*TEXTE À LIRE*:
>>>

Des fonctionnaires qui pointent une, deux fois par semaine. Ou pas. D’autres qui font la «grève ouverte», sorte de congé sabbatique, arrêtant la fourniture d’eau, d’Internet, d’électricité… D’autres encore qui bloquent le cadastre, le commerce de véhicules, et toute une flopée d’activités de business.
Puis le Premier ministre et ses 30 incapables qui gigotent à peine, s’en vont mendier auprès des organismes de charité, s’ingénient à ajouter aux minables salaires de leurs préposés deux litres d’essence par-ci, un taux Sayrafa par-là, un bonus de productivité par-là-bas, espérant qu’ils prolongeront ainsi d’un quart d’heure leur présence au bureau.
C’est là que le ministre des Finances se met à se plaindre que sans fonctionnaires qui fonctionnent il ne peut pas prélever les taxes pour payer les fonctionnaires qui ne fonctionnent pas. Et, tout cela alors que, dit-on, les plus compétents d’entre eux s’en vont chercher fortune ailleurs.
Et, ce n’est pas fini. Tout porte à croire que la masse visqueuse va s’enliser davantage et l’État est en route vers une dislocation graduelle, au milieu d’un grand déni de la réalité. Rétablir l’État, même minimal des années post-guerre, n’est plus un «vœu pieux», mais est devenu une allégorie de politique-fiction pour l’avenir prévisible. C’est que les mêmes exterminators qui s’acharnent à le miner depuis des années sont toujours là à le grignoter tous les jours un peu plus.

<<<

*RELEVÉ*:
>>>

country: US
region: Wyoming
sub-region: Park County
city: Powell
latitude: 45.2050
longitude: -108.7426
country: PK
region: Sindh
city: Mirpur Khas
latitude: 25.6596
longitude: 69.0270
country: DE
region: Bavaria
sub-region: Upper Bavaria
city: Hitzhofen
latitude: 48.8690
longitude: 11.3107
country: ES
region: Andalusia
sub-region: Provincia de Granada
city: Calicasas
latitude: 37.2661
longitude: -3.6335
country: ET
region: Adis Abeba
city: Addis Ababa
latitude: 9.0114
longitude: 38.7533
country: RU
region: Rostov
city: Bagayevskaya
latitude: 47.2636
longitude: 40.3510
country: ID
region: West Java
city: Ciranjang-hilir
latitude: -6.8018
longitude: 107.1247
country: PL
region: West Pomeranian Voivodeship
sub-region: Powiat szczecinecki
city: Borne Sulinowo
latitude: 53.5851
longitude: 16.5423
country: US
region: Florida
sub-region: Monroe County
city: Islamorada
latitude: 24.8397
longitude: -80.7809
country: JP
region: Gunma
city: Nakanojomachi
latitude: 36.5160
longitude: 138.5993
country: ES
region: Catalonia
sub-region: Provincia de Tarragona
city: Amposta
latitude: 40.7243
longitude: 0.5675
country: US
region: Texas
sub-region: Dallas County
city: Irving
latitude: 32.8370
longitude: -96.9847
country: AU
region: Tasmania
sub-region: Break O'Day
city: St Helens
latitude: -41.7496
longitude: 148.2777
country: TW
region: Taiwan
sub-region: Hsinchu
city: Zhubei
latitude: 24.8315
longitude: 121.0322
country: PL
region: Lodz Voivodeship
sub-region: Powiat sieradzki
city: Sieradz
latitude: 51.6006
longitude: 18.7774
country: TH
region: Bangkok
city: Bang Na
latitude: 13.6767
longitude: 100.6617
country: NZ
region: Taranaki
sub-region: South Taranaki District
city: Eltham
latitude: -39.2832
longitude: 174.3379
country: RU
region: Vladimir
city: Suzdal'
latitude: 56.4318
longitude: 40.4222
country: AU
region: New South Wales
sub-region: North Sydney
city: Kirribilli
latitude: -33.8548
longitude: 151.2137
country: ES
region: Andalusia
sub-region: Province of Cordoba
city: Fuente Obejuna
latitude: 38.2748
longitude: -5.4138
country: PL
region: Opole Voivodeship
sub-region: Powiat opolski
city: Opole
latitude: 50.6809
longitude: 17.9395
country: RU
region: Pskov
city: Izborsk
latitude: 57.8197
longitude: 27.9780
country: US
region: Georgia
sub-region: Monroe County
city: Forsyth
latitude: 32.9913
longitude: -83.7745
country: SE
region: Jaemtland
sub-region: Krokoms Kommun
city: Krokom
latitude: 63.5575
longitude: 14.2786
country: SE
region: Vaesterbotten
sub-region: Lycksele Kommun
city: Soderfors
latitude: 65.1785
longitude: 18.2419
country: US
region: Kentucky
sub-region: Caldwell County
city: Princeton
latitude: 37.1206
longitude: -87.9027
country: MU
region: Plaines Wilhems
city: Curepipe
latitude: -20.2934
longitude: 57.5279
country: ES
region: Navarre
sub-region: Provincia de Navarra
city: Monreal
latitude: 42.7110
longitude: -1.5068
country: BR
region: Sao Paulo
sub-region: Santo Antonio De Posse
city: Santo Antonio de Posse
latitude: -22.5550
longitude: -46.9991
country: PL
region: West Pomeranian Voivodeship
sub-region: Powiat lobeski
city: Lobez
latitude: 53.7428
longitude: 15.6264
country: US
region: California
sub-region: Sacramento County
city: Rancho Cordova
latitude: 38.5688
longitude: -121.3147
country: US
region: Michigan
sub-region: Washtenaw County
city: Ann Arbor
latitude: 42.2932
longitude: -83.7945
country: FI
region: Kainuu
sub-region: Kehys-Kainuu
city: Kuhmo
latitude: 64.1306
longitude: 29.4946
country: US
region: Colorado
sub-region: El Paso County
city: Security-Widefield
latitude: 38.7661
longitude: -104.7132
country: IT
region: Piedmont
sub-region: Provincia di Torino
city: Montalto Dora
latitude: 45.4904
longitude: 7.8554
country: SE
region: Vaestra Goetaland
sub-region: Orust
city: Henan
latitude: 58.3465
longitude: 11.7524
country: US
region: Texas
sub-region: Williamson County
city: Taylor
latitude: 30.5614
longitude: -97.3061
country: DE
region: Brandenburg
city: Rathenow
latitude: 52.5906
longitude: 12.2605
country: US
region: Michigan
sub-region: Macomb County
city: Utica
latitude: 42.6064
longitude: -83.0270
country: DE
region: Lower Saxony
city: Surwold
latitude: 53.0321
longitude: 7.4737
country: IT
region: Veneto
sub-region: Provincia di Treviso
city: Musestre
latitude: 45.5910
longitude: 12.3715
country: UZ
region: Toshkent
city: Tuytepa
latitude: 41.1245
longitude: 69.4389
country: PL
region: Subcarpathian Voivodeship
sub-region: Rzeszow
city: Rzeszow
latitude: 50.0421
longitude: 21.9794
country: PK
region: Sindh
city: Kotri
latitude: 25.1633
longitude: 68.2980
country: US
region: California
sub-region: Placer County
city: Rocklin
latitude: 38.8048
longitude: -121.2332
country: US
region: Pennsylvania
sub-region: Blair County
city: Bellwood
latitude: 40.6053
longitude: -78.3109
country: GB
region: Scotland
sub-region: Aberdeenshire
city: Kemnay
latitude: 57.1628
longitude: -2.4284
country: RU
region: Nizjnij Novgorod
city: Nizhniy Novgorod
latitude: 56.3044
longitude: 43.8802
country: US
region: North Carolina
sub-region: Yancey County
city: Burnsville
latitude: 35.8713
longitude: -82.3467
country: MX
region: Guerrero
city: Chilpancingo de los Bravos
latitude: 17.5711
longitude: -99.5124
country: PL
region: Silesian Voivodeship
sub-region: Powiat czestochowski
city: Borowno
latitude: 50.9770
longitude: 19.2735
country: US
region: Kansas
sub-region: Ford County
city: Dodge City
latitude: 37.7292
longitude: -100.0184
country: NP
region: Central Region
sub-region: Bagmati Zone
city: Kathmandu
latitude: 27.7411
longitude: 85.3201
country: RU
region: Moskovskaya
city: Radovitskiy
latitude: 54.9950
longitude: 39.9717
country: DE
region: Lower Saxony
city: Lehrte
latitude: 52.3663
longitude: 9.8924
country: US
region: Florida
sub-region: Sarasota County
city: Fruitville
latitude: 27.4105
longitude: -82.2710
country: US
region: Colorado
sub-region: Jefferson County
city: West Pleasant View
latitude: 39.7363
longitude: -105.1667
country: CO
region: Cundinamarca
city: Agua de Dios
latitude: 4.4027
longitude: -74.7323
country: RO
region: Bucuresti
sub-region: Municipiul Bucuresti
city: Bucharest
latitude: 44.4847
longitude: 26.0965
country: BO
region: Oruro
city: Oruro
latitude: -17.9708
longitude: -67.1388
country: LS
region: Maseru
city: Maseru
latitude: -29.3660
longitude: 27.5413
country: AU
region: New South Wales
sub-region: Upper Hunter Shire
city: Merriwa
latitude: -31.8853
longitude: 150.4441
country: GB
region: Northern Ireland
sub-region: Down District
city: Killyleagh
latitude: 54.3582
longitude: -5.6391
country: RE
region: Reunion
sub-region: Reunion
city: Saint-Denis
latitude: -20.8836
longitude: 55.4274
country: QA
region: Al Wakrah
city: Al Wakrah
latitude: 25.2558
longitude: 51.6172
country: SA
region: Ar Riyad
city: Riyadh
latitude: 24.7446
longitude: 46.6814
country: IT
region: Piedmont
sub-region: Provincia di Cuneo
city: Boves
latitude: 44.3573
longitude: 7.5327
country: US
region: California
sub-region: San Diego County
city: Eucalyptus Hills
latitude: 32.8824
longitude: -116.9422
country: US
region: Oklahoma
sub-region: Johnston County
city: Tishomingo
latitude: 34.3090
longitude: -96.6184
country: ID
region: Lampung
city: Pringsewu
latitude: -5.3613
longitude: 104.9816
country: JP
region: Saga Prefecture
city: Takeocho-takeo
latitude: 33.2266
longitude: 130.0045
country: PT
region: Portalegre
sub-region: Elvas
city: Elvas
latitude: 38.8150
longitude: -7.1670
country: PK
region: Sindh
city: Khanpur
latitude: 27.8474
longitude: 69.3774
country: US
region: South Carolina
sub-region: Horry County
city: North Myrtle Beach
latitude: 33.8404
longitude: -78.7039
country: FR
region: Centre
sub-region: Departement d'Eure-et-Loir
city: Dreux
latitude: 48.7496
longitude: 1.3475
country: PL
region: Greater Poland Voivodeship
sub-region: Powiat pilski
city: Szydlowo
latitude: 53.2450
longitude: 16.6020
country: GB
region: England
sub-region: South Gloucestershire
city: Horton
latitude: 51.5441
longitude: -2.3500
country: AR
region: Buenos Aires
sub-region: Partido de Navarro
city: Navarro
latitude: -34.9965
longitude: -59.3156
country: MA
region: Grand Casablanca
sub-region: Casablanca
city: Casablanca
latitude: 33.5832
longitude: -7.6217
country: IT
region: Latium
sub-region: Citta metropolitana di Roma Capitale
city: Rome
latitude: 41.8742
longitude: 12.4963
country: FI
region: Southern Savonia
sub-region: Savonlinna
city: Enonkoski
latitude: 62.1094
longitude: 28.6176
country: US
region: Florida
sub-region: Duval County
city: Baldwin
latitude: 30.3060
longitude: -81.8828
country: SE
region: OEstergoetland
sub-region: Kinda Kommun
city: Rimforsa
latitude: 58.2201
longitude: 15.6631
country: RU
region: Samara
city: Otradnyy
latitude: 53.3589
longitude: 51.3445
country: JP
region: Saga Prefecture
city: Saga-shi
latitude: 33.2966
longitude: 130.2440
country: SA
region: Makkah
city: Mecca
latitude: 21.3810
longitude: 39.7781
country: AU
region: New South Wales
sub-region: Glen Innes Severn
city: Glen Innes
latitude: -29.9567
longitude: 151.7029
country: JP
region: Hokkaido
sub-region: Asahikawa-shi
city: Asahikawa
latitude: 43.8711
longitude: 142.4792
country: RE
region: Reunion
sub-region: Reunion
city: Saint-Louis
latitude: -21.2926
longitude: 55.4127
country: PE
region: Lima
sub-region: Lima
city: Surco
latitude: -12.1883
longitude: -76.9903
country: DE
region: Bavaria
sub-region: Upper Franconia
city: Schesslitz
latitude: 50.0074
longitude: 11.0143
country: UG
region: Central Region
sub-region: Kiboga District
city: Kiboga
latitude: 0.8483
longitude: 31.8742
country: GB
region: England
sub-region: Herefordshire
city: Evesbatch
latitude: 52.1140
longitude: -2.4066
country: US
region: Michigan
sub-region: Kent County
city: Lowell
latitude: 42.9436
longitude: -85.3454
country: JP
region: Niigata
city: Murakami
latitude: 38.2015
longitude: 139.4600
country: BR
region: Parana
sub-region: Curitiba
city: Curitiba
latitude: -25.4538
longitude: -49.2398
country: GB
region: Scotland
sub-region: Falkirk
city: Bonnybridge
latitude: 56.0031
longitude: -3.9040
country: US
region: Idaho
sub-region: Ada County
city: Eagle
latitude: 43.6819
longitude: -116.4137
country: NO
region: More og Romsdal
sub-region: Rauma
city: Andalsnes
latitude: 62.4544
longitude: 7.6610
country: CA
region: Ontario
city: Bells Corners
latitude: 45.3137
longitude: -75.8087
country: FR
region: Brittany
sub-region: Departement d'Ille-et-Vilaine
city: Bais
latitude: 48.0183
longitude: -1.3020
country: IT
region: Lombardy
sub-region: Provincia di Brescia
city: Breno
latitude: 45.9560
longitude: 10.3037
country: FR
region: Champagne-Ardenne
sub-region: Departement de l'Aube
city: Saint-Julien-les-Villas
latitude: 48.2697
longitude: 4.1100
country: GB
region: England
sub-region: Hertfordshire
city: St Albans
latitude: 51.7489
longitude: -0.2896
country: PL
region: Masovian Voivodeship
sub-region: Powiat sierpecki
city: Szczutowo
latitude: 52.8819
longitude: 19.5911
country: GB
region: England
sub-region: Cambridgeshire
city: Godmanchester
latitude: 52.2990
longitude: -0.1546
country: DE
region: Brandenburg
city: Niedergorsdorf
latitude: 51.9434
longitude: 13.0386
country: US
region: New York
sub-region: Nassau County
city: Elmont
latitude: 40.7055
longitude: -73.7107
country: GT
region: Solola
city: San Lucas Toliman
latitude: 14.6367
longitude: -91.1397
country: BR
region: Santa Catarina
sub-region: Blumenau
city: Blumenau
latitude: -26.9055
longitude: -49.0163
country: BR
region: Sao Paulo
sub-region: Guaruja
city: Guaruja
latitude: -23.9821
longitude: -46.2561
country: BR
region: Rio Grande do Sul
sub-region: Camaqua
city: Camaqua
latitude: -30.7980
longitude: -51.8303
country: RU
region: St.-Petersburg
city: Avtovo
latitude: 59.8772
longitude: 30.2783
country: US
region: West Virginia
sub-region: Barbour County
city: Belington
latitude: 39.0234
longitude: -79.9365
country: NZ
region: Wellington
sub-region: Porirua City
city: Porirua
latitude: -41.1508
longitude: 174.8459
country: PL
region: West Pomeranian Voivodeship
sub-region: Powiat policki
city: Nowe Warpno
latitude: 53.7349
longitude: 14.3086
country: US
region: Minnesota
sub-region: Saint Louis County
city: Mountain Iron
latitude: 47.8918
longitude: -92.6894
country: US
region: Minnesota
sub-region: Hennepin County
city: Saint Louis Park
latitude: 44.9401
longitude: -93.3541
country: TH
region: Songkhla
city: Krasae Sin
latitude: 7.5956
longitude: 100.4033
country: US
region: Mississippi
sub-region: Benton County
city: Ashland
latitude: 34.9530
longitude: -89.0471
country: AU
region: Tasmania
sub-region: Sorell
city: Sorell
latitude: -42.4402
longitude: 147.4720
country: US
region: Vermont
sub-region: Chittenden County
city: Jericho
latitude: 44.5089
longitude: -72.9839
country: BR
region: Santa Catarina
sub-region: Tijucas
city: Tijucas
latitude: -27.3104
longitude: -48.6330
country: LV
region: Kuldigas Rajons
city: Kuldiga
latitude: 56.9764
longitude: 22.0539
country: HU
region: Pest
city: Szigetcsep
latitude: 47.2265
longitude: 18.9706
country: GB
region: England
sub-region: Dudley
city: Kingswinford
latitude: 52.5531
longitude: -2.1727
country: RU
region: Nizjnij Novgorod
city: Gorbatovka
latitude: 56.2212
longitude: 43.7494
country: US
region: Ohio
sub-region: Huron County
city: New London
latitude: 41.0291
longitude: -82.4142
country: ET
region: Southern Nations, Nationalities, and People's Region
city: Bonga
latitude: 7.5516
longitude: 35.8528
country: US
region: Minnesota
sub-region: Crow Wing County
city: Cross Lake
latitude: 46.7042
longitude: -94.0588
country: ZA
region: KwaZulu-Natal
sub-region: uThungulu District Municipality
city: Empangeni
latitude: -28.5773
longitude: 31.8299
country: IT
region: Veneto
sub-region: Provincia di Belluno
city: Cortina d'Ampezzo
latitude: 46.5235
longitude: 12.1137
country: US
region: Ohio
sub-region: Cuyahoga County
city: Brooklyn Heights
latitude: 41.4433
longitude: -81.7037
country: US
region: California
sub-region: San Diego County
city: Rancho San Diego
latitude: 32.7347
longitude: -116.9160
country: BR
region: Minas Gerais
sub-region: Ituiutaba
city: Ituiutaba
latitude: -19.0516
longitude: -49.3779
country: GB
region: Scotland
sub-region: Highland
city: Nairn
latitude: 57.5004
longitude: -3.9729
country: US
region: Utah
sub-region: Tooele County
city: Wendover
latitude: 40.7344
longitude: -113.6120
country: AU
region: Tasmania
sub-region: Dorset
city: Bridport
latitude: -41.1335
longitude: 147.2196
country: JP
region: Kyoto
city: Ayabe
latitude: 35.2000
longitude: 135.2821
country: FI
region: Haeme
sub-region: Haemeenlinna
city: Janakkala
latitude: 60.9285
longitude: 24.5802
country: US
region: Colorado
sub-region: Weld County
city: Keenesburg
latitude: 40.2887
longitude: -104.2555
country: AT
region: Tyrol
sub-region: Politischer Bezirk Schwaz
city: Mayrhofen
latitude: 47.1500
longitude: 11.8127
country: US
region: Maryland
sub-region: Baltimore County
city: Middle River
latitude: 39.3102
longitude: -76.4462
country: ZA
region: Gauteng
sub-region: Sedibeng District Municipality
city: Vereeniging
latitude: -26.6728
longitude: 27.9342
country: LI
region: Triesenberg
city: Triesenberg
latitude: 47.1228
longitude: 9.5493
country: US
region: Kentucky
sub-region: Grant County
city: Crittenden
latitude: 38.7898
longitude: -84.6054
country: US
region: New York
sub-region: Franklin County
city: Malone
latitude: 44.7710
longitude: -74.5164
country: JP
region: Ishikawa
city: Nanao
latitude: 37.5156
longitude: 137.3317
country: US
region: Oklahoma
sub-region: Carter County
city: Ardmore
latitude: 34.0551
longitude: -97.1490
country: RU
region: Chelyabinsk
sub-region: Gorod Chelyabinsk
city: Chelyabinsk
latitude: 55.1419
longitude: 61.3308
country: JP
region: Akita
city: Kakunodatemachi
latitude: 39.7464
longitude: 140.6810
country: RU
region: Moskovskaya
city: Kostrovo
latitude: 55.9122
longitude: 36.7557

<<<

*À FAIRE*:
(1) D'après le texte à lire, de quoi le ministre des Finances se plaint-il ?
(2) Citez le passage du texte à lire qui va de «Puis le Premier» à «chercher fortune ailleurs.».

*CORRIGÉ PAR TÂCHE*:
(1) Sans fonctionnaires qui fonctionnent, il ne peut pas prélever les taxes pour payer les fonctionnaires qui ne fonctionnent pas.

(2)
Puis le Premier ministre et ses 30 incapables qui gigotent à peine, s’en vont mendier auprès des organismes de charité, s’ingénient à ajouter aux minables salaires de leurs préposés deux litres d’essence par-ci, un taux Sayrafa par-là, un bonus de productivité par-là-bas, espérant qu’ils prolongeront ainsi d’un quart d’heure leur présence au bureau.
C’est là que le ministre des Finances se met à se plaindre que sans fonctionnaires qui fonctionnent il ne peut pas prélever les taxes pour payer les fonctionnaires qui ne fonctionnent pas. Et, tout cela alors que, dit-on, les plus compétents d’entre eux s’en vont chercher fortune ailleurs.